PDV Grace
L'air nocturne était glacial, traversant le tissu fin de ma robe pour mordre mes bras nus, mais je ne le sentais pas.
Je brûlais de l'intérieur.
Je marchais à grands pas vers les jardins du domaine, mes talons s'enfonçant dans l'herbe molle et humide à chaque pas furieux.
- Grace !
Des pas lourds martelaient le sol derrière moi. Urgents.
Je ne me suis pas arrêtée.
Une main se referma sur mon coude, me faisant pivoter.
Josiah.
Son visage était pâle, ses yeux écarquillés par un mélange d'horreur et de choc.
- Tu as parlé, souffla-t-il, la poitrine haletante. Grace, tu... tu as parlé.
J'arrachai mon bras de sa prise d'un mouvement sec et violent.

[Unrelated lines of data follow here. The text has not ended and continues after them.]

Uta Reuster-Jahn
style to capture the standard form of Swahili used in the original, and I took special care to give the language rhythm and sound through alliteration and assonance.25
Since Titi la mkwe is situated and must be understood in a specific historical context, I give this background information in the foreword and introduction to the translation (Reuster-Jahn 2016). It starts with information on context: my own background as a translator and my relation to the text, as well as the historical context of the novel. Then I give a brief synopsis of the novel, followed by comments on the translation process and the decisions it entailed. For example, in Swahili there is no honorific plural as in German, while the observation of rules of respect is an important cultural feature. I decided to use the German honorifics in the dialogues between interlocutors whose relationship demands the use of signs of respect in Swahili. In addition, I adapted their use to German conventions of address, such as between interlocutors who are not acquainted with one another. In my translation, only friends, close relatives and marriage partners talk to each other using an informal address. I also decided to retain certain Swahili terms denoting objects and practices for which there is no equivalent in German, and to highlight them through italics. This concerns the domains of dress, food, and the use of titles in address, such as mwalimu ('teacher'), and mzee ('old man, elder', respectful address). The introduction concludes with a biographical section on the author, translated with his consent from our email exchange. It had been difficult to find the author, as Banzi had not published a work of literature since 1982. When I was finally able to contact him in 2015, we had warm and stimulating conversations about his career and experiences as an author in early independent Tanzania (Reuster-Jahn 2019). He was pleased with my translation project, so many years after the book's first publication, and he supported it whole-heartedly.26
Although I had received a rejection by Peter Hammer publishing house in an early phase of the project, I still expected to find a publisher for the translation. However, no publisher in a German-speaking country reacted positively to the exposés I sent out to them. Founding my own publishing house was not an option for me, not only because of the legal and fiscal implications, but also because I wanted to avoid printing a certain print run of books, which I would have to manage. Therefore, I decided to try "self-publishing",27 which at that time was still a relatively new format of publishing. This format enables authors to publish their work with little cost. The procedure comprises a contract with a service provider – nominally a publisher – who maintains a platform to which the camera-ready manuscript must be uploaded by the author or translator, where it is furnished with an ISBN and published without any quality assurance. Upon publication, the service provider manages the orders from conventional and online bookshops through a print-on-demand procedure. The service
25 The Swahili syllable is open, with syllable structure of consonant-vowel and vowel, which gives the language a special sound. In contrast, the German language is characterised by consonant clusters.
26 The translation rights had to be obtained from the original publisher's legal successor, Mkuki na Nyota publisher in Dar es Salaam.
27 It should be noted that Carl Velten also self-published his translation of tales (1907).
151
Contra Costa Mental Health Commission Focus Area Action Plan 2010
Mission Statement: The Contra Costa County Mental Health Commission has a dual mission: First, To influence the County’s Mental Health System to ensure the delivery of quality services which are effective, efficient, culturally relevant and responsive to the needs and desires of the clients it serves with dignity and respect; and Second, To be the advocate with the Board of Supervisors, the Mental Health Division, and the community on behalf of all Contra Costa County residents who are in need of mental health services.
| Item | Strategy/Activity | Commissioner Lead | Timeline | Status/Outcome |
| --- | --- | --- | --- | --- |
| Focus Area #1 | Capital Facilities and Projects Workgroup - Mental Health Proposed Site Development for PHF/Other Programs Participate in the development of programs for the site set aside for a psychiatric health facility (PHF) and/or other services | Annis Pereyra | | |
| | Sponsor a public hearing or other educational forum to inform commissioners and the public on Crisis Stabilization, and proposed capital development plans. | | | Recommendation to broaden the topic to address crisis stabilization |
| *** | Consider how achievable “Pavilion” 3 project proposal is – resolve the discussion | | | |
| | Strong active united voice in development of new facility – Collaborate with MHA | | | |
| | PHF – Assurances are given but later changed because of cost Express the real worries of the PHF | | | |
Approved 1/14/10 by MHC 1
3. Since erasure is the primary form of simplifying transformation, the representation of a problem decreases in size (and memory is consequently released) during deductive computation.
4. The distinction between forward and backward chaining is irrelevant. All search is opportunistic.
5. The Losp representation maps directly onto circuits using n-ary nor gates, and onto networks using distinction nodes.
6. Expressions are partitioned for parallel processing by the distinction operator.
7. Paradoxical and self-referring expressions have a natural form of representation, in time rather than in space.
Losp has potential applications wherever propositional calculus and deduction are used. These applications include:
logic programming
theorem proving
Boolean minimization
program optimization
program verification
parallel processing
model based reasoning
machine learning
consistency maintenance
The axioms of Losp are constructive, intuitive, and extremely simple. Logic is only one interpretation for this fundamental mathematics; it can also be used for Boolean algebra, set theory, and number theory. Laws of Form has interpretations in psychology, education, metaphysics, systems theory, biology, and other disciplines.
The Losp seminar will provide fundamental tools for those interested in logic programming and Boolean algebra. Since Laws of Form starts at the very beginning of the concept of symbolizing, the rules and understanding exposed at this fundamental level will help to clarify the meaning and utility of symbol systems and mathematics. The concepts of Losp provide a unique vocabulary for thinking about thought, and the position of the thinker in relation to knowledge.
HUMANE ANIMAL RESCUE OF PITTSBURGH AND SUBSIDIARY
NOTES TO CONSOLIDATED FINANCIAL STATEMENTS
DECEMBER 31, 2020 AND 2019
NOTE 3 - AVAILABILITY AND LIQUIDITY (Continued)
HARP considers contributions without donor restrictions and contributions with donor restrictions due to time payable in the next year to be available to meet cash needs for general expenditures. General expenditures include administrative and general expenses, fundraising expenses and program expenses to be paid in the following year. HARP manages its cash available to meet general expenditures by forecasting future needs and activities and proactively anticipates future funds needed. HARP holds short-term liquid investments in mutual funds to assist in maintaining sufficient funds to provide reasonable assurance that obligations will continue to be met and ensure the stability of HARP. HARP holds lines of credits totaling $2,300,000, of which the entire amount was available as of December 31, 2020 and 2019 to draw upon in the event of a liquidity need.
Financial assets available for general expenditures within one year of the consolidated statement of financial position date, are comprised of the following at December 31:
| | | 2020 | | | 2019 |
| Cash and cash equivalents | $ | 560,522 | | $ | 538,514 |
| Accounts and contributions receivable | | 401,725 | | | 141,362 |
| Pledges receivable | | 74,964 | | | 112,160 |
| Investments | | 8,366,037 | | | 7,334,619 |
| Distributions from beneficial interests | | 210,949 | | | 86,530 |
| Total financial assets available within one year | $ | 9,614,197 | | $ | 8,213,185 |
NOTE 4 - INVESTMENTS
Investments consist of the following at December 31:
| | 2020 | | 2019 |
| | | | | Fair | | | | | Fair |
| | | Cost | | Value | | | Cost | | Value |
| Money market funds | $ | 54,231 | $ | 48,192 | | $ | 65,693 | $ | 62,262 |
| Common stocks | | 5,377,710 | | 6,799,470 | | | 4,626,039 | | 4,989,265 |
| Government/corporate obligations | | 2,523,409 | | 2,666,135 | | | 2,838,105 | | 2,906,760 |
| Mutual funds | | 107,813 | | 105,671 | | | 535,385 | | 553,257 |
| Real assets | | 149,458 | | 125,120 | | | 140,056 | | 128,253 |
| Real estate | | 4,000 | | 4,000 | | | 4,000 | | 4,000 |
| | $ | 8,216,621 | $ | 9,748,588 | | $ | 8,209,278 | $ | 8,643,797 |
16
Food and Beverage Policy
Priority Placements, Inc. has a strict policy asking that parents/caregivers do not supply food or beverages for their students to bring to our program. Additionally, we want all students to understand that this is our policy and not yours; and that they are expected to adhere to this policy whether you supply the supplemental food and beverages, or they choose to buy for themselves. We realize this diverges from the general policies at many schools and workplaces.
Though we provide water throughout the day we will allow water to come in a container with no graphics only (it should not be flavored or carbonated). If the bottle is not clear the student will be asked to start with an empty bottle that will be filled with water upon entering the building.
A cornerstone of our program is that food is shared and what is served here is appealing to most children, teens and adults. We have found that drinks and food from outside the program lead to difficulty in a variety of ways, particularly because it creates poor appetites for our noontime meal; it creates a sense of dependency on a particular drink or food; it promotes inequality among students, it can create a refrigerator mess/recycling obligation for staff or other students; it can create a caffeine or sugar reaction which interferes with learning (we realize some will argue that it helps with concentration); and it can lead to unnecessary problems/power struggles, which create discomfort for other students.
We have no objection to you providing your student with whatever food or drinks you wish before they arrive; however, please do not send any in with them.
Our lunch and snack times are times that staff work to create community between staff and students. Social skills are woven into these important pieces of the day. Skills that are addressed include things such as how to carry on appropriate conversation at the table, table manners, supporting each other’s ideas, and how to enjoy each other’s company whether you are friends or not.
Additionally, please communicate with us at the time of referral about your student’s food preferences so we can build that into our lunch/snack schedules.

Je le regardai avec la froide indifférence d'une étrangère.
- Pourquoi tu ne me l'as pas dit ? exigea-t-il, la panique montant dans sa voix. Le Dr Evans avait dit que ça pourrait prendre des années. Tu as dit ça devant tout le monde. Devant les Capos.
Je le fixai, étudiant la peur dans ses yeux.
Il n'était pas heureux que j'aie retrouvé ma voix.
Il ne regardait pas un miracle ; il regardait un risque.
Il s'inquiétait du protocole. Il s'inquiétait que je l'aie embarrassé.
- Redis-le, ordonna-t-il, le désespoir s'infiltrant dans son ton. Parle-moi.
Je restai silencieuse.
Mon silence n'était plus un handicap.
C'était une arme.
Il passa une main dans ses cheveux, faisant les cent pas en un cercle serré comme un animal en cage.
- Tu ne comprends pas la pression que je subis, dit-il en se tournant vers moi. Davies contrôle les syndicats. Le père de Lexi contrôle les imports. Je devais la laisser gagner. C'est de la politique, Grace. C'est pour la Famille.
*Pour la Famille.*
L'excuse pour chaque péché.
- Je l'ai fait pour nous, dit-il en s'approchant, la voix s'adoucissant. Pour sécuriser ma position afin de pouvoir te garder en sécurité.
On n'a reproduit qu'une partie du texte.